Right now I am sitting in my living room with the heater on. I can’t believe it went from 80’s to 60’s so quickly! But, alas, I am glad fall is here. October is my most favorite month of the year. I love the leaves changing, the weather cooling (although the permanent cool of winter I am not a fan of), pumpkins, a change in wardrobe, and the colors. Tonight I am going to paint my toe nails a new fall color and break out my fall/winter clothes. The night promises to be productive. I am cooking tilapia with roasted tomatoes and lemon. The recipe looks appetizing. I wanted to make onion rings (someone mentioned onion rings the other night and I have wanted them ever since), but the lack of some ingredients and my small opposition to frying things seems to be getting in my way. I am positive I could get over the frying aversion, but I really don’t want to drive to the grocery store, so I will have to forego the onion rings.
Tonight’s post is on two dinners from last week. It seems as if my time to post dwindles each week, therefore causing quite the delay in posting. The first dinner was grilled flank steak, sautéed squash, and tomato risotto. This is my ALL TIME favorite risotto recipe. I love, love, love this risotto and if you come to my house I will probably make this for you. The recipe is as follows:1 onion, diced, 3 cloves of garlic, chopped, 1 cup (or so) of risotto, ¾ c white wine, 16 oz chicken broth, 28oz can of diced or pureed tomatoes, 2tbs butter, and 1 cup of parmesan cheese. First you combine the chicken broth and the diced tomatoes into a large sauce pan and simmer on low. While that is working, sauté the onion and garlic until fragrant. Add the risotto to the onion and garlic, cook for one minute. Then, pour in the wine and cook until absorbed, salt and pepper to taste. After the wine has absorbed, add a ladle or two of the broth mixture into the risotto and cook until absorbed. Continue adding another ladle full until the broth is gone. During the last 2 minutes of cooking, add the 2tbs of butter and the parmesan. I love it.

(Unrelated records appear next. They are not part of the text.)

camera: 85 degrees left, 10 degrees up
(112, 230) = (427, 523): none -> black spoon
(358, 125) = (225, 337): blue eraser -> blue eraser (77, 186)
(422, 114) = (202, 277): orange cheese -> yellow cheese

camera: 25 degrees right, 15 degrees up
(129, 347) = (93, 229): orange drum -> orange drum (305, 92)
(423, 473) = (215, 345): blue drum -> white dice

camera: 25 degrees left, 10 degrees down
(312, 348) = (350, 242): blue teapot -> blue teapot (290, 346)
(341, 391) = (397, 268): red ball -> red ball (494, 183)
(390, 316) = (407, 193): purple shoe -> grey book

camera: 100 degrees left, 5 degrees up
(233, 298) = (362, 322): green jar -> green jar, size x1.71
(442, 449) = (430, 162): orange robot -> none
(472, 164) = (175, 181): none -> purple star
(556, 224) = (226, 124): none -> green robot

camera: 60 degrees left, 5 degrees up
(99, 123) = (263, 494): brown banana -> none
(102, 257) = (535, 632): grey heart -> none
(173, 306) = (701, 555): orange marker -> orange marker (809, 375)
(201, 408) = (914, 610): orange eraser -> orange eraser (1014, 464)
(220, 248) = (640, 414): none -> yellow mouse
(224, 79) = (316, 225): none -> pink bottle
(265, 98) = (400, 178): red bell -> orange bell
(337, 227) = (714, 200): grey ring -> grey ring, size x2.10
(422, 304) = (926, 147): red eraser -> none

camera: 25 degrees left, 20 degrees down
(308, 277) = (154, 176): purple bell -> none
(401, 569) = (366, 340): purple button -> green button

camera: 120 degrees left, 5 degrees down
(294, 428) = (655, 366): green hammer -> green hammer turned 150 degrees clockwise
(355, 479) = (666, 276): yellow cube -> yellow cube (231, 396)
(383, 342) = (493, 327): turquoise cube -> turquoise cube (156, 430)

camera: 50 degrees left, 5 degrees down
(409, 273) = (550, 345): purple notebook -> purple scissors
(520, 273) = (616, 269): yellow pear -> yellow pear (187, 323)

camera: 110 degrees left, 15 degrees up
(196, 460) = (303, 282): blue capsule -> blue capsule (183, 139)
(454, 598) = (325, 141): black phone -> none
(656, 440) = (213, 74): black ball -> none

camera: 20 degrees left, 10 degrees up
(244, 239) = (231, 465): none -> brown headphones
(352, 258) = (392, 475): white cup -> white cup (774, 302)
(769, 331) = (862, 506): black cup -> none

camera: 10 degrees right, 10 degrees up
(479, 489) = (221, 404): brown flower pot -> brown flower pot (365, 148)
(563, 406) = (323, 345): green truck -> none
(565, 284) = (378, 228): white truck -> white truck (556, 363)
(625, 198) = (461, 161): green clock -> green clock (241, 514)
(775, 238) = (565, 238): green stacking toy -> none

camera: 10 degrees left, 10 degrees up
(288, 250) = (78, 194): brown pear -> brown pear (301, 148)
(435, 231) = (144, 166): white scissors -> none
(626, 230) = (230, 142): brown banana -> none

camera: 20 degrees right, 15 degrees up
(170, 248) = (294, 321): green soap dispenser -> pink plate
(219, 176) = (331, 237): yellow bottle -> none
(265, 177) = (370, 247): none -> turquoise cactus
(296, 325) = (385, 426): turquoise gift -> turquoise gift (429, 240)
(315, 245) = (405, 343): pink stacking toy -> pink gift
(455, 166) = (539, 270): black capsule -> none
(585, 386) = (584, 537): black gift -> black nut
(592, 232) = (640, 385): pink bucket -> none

The other dinner in tonight’s post is salmon with steamed carrots and sautéed zucchini. I coated the salmon in extra virgin olive oil, salt, and pepper and then grilled it. I sautéed the zucchini in evoo, and added salt, pepper, and garlic. For the carrots, I steamed them in the microwave with a dash of brown sugar. To top the salmon I made a shallot vinaigrette that is a recipe from Real Simple September (not pictured). The vinaigrette was a ¼ cup diced red onion (I substituted this for the shallot since I had it), 2 tablespoons of red wine vinegar, 1 tsp dill, 3 tablespoons of evoo, salt, and pepper. It was really good.